(Extracted data entries)
══════════

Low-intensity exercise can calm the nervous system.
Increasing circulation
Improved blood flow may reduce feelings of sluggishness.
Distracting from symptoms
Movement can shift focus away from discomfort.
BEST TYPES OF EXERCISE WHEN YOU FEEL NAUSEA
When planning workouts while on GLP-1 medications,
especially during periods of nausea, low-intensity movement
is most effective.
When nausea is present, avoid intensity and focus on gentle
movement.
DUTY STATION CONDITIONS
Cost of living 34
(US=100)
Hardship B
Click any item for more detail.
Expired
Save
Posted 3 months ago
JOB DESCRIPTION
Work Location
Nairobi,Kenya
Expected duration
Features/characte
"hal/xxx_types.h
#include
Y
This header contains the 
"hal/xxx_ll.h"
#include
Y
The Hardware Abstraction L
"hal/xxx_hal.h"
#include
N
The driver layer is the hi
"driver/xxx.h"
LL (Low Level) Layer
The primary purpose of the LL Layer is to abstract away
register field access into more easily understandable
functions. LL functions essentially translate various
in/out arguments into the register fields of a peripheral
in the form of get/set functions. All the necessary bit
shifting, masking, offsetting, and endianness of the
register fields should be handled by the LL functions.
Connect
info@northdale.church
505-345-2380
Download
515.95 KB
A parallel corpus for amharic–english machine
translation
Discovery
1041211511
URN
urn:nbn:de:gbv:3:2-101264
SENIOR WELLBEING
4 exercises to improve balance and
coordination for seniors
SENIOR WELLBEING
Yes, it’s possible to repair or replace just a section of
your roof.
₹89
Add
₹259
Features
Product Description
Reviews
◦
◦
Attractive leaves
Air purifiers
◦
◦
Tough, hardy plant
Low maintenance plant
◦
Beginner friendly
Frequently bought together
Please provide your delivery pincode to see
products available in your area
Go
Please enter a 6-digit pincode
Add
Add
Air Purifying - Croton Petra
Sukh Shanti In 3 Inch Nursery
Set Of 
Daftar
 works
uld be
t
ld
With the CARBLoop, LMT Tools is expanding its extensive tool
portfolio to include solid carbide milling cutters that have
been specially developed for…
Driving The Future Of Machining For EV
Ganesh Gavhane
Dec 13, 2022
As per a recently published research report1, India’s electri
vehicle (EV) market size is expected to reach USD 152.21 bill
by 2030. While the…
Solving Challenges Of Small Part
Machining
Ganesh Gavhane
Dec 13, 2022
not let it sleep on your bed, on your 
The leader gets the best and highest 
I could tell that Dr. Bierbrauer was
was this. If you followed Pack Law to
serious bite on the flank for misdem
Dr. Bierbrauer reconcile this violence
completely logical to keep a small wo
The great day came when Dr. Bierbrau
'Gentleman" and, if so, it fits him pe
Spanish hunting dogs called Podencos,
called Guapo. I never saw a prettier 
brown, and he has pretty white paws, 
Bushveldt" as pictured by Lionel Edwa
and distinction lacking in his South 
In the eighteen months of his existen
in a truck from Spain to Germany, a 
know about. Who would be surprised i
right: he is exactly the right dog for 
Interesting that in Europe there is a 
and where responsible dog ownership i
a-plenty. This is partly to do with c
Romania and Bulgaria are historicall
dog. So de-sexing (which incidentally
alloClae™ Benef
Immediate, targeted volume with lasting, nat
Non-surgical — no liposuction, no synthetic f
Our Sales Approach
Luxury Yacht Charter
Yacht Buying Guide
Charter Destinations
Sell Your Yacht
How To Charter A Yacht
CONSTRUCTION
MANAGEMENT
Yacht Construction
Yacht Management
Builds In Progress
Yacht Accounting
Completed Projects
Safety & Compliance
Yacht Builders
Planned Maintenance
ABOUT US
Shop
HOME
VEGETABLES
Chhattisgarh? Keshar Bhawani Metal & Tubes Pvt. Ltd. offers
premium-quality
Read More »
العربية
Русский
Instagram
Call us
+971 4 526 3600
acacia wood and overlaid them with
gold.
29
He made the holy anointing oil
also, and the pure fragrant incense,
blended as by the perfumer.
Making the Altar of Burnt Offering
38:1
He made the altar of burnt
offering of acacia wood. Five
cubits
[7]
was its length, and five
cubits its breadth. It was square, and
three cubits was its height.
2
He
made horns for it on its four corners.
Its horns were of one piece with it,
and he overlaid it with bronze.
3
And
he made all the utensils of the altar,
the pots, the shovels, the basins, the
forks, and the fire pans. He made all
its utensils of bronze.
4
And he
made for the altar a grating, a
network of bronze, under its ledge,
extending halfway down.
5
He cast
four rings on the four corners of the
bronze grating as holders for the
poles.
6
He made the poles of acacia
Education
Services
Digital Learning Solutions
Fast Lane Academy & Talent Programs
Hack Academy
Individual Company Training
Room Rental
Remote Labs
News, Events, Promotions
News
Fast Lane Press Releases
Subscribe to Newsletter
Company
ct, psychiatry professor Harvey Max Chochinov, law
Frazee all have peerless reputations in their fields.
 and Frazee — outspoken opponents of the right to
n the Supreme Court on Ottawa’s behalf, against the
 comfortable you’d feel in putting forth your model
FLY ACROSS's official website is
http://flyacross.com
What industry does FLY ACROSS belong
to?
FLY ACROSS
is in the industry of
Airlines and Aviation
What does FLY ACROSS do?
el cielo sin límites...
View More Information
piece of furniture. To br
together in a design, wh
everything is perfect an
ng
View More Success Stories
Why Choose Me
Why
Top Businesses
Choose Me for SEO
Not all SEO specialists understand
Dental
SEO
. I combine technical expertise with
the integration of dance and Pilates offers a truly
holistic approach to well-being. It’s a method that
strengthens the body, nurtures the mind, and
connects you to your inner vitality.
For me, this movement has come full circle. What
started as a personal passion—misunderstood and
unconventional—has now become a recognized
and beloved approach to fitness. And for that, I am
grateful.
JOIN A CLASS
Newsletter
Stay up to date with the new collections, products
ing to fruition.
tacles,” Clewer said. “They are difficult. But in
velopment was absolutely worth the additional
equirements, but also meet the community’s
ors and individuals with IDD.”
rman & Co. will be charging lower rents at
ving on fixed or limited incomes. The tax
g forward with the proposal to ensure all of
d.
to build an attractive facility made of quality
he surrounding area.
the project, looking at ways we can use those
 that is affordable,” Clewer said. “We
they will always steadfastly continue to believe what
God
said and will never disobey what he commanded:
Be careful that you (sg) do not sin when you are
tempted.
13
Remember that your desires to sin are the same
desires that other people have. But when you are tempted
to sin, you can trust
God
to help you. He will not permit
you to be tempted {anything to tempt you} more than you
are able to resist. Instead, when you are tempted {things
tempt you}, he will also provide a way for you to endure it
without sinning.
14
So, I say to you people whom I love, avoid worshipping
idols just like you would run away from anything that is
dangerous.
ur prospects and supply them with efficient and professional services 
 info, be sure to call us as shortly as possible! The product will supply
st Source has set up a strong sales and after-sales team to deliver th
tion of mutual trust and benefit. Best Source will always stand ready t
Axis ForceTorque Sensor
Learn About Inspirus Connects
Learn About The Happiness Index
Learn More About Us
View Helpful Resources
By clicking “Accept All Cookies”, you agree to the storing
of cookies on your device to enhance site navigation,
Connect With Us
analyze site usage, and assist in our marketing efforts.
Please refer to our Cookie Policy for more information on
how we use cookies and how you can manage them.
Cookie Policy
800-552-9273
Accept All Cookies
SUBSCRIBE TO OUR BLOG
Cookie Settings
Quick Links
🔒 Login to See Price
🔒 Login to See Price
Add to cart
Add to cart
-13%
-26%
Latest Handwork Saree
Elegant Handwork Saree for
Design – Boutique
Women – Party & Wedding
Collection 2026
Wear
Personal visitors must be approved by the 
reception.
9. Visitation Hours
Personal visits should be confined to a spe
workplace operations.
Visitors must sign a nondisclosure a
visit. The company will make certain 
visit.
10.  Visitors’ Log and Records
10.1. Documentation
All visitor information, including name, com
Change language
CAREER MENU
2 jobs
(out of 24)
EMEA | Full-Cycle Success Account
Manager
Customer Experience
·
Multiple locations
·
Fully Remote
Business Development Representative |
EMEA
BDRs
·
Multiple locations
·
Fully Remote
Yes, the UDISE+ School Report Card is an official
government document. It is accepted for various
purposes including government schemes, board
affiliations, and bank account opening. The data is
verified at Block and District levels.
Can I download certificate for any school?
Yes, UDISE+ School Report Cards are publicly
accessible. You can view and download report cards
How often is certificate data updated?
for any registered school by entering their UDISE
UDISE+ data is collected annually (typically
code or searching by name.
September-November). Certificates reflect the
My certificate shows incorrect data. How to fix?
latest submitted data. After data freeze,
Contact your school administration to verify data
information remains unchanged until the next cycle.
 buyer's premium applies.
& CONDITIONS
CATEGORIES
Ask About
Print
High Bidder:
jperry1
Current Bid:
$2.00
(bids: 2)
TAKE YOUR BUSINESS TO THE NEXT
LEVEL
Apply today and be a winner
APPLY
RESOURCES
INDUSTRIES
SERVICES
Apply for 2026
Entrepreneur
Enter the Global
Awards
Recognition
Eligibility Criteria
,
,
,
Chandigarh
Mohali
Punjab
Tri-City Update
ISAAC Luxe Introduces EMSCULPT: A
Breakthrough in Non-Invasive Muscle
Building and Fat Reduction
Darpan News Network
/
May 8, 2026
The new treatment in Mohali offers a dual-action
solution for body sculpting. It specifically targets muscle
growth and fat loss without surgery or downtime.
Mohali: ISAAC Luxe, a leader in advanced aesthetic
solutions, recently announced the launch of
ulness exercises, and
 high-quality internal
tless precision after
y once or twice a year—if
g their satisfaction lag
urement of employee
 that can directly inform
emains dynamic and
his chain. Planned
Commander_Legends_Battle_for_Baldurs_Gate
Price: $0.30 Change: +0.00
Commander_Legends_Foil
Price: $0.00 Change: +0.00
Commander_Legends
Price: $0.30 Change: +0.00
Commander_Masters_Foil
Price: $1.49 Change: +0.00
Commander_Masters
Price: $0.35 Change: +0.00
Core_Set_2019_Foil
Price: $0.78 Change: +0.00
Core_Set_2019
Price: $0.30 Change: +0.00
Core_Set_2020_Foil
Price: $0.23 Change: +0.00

══════════

> **WHAT NEEDS TO BE DONE**
Identify the lines of the data that contain the word "Bierbrauer". Copy each of them.

> **TASK RESULT**
I could tell that Dr. Bierbrauer was
Dr. Bierbrauer reconcile this violence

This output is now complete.